Saved entries:
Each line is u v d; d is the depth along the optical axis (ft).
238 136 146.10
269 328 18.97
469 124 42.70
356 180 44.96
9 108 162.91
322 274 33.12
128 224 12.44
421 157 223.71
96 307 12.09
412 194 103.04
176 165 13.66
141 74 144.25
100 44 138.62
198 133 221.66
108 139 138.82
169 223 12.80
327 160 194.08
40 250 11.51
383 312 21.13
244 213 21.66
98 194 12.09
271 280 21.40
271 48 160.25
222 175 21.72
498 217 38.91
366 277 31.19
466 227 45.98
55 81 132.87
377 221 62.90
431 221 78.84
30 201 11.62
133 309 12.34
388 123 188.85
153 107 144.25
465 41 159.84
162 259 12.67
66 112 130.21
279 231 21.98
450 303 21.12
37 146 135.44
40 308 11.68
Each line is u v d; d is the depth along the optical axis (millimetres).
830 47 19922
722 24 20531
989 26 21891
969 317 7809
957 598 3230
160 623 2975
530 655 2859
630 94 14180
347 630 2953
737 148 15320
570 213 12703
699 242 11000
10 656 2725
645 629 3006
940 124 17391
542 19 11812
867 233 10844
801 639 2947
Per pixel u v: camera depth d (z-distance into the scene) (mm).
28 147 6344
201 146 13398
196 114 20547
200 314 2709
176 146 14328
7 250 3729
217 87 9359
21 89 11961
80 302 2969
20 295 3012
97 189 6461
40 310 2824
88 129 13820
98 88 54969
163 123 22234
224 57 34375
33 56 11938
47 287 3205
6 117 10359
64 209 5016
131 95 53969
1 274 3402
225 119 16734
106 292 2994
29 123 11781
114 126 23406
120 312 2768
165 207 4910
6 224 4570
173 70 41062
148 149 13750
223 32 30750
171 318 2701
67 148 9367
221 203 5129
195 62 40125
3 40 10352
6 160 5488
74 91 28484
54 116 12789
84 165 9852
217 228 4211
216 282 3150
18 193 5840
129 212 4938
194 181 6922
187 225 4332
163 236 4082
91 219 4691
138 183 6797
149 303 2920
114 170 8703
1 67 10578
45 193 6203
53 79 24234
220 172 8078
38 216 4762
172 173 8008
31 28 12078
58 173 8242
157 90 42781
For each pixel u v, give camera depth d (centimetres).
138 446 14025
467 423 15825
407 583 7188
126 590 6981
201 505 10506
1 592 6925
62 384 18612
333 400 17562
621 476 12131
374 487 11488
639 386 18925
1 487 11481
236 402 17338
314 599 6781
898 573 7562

WHAT TO WORK ON:
Which of the lines above hold the word "pixel"? Copy each one.

EXERCISE SOLUTION:
Per pixel u v: camera depth d (z-distance into the scene) (mm).
For each pixel u v, give camera depth d (centimetres).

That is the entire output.